Exercise details:
Write the lines of the listing, from its beginning through the line containing "text_box Ausschnitt der Realen Miniwelt [198, 177, 945, 424]", as a numbered list, omitting blank lines.

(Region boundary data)
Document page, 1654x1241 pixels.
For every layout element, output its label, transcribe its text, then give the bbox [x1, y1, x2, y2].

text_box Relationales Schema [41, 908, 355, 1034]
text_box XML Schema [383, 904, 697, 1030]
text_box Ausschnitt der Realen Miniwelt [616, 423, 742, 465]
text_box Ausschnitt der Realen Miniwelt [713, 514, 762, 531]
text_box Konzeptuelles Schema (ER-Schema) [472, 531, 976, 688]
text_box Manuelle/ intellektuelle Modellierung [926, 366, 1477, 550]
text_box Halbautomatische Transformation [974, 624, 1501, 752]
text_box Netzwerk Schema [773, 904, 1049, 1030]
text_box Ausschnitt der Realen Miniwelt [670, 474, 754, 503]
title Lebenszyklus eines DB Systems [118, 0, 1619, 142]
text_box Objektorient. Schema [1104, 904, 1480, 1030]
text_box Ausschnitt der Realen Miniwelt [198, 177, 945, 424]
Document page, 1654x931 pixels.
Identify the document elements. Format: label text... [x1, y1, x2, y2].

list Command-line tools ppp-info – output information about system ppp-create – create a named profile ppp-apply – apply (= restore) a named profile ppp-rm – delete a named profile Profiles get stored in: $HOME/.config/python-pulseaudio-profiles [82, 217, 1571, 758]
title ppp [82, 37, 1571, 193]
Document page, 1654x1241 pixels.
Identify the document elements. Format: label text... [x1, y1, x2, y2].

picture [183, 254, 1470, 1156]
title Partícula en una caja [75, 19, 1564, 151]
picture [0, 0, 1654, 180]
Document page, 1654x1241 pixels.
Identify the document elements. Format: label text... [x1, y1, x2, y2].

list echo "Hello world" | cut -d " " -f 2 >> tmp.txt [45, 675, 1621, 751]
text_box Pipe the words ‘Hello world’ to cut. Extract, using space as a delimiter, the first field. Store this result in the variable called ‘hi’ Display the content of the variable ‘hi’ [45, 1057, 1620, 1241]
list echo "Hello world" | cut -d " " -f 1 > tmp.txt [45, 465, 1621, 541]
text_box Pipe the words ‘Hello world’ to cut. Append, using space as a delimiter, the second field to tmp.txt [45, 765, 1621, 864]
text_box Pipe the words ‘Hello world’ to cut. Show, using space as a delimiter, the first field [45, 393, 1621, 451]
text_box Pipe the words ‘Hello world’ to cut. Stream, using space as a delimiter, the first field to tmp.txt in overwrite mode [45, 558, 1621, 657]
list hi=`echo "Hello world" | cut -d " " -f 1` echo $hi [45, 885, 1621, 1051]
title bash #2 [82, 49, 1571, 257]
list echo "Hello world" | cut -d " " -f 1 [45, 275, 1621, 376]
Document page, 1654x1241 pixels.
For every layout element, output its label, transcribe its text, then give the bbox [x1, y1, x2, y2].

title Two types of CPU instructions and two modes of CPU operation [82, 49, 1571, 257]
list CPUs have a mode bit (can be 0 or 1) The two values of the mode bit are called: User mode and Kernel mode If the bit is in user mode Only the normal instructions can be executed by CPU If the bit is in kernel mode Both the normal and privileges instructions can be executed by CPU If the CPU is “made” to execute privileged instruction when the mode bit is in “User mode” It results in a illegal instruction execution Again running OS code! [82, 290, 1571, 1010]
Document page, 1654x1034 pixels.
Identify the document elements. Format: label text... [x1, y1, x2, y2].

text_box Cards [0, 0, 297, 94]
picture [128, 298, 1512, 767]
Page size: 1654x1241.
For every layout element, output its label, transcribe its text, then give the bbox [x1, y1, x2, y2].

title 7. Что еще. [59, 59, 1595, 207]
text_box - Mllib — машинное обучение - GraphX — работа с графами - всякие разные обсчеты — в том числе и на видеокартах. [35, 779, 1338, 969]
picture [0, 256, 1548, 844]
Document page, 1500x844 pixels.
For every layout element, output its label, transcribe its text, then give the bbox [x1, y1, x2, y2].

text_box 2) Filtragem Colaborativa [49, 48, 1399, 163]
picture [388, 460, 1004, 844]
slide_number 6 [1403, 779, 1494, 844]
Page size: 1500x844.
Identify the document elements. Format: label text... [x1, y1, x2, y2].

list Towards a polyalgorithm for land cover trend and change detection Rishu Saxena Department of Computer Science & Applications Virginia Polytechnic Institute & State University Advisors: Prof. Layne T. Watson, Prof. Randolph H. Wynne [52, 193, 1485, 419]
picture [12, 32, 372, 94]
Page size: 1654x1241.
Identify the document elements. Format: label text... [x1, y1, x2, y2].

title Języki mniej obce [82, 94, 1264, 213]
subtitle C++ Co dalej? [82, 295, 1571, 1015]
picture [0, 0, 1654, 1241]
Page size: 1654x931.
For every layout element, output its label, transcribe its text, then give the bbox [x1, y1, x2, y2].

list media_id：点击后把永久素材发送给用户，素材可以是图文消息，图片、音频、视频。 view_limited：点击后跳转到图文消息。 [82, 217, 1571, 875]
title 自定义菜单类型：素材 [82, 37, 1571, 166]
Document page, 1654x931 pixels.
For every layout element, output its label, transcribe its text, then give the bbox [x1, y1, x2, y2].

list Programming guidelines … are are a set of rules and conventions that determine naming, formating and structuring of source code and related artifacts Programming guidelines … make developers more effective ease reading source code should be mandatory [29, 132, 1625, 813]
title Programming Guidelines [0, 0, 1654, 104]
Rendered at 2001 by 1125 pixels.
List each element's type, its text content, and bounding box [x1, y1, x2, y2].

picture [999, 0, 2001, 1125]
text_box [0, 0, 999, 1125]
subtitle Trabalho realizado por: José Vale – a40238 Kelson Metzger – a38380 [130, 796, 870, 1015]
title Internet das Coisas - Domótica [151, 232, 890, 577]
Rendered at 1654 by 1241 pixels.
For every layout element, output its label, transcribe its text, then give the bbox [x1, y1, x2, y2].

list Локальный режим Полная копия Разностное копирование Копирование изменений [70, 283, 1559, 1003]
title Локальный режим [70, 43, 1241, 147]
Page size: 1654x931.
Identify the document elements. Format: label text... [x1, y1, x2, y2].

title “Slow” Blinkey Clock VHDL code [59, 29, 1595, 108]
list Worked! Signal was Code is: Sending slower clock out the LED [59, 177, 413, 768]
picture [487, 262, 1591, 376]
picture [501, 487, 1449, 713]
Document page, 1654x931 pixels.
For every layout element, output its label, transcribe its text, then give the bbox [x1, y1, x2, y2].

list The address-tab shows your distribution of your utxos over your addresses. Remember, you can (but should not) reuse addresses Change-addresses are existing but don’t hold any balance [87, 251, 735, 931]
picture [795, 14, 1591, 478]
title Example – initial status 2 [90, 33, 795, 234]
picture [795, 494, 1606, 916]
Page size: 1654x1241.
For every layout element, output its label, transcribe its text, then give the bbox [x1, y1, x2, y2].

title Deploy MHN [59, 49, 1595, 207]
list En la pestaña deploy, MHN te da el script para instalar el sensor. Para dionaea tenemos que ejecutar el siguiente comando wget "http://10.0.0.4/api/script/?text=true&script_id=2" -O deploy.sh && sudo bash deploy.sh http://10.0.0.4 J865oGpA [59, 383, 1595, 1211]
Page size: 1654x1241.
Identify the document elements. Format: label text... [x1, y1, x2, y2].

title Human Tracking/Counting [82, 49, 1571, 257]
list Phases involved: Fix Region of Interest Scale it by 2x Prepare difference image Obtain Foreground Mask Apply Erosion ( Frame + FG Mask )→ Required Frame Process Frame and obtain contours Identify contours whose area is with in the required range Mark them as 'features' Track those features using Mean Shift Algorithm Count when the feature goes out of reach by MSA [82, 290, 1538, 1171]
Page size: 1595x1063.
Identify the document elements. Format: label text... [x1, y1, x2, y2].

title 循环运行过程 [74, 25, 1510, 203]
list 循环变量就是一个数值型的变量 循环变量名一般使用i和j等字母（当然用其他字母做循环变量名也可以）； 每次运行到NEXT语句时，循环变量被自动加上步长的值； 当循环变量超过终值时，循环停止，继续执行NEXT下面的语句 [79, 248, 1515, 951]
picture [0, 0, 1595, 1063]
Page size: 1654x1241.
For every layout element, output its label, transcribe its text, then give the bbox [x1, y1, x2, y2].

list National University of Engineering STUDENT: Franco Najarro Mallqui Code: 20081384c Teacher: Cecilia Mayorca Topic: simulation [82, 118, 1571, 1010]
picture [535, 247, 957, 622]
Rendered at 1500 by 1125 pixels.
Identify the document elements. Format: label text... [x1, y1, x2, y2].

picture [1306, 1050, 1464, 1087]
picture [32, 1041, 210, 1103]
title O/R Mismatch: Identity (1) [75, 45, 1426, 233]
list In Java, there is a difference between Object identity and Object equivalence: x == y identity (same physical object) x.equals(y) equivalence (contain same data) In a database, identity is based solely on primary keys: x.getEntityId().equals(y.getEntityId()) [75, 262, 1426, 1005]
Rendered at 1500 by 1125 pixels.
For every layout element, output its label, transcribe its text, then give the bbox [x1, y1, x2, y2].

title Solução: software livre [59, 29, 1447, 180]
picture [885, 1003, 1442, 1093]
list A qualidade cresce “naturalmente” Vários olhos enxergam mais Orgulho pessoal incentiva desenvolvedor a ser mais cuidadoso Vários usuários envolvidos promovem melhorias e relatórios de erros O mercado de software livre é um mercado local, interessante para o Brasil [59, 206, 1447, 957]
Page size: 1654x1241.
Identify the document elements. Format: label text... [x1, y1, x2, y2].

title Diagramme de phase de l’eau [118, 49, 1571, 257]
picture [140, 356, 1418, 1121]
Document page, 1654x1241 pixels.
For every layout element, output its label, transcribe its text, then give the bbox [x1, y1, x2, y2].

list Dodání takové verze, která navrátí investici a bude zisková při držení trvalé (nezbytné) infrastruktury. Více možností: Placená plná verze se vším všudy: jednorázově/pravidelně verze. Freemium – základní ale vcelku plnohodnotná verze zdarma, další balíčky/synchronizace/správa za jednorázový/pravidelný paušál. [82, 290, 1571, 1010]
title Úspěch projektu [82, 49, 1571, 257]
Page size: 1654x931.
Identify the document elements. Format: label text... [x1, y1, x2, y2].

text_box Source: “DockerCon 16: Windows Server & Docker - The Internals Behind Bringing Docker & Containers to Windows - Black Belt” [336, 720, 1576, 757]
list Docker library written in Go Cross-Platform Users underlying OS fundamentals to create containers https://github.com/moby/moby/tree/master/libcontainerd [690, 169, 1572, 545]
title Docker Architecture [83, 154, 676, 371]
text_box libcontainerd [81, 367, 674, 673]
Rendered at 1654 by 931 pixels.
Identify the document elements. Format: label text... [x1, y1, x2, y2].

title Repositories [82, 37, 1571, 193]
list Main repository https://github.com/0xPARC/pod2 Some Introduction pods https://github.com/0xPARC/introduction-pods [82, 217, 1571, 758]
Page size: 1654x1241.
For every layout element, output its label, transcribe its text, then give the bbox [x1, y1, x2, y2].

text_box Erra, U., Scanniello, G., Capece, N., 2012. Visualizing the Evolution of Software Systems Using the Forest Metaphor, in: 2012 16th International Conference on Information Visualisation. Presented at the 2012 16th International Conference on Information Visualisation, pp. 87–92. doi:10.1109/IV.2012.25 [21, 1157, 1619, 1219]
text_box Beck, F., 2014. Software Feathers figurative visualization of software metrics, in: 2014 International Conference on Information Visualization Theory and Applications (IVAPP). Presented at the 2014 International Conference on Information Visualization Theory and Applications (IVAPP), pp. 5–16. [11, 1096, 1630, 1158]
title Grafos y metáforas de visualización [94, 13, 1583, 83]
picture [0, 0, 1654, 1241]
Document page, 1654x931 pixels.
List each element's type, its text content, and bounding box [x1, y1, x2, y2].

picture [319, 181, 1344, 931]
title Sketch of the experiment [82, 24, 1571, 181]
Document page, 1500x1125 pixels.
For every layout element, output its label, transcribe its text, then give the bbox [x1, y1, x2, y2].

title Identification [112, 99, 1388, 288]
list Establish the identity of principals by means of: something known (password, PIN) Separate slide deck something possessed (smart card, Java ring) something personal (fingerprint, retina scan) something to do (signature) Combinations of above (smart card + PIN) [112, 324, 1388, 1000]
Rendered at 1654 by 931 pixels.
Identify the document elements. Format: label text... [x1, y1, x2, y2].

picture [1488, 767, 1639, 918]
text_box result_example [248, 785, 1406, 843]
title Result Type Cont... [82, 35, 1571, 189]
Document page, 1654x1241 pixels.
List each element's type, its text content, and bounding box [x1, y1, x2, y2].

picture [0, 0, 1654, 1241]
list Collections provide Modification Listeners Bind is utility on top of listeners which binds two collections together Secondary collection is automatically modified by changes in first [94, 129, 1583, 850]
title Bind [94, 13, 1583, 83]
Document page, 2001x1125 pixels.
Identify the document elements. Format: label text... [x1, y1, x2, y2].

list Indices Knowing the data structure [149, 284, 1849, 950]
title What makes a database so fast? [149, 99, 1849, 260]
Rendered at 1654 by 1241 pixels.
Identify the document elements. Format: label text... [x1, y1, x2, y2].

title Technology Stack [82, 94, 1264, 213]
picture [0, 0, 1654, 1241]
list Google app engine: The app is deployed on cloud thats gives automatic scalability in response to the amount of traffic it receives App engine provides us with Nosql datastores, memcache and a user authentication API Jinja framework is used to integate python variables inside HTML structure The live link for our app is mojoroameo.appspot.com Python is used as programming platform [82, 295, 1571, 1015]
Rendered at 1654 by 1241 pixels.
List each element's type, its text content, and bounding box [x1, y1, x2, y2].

Task answer:
1. Document page, 1654x1241 pixels.
2. For every layout element, output its label, transcribe its text, then give the bbox [x1, y1, x2, y2].
3. text_box Relationales Schema [41, 908, 355, 1034]
4. text_box XML Schema [383, 904, 697, 1030]
5. text_box Ausschnitt der Realen Miniwelt [616, 423, 742, 465]
6. text_box Ausschnitt der Realen Miniwelt [713, 514, 762, 531]
7. text_box Konzeptuelles Schema (ER-Schema) [472, 531, 976, 688]
8. text_box Manuelle/ intellektuelle Modellierung [926, 366, 1477, 550]
9. text_box Halbautomatische Transformation [974, 624, 1501, 752]
10. text_box Netzwerk Schema [773, 904, 1049, 1030]
11. text_box Ausschnitt der Realen Miniwelt [670, 474, 754, 503]
12. title Lebenszyklus eines DB Systems [118, 0, 1619, 142]
13. text_box Objektorient. Schema [1104, 904, 1480, 1030]
14. text_box Ausschnitt der Realen Miniwelt [198, 177, 945, 424]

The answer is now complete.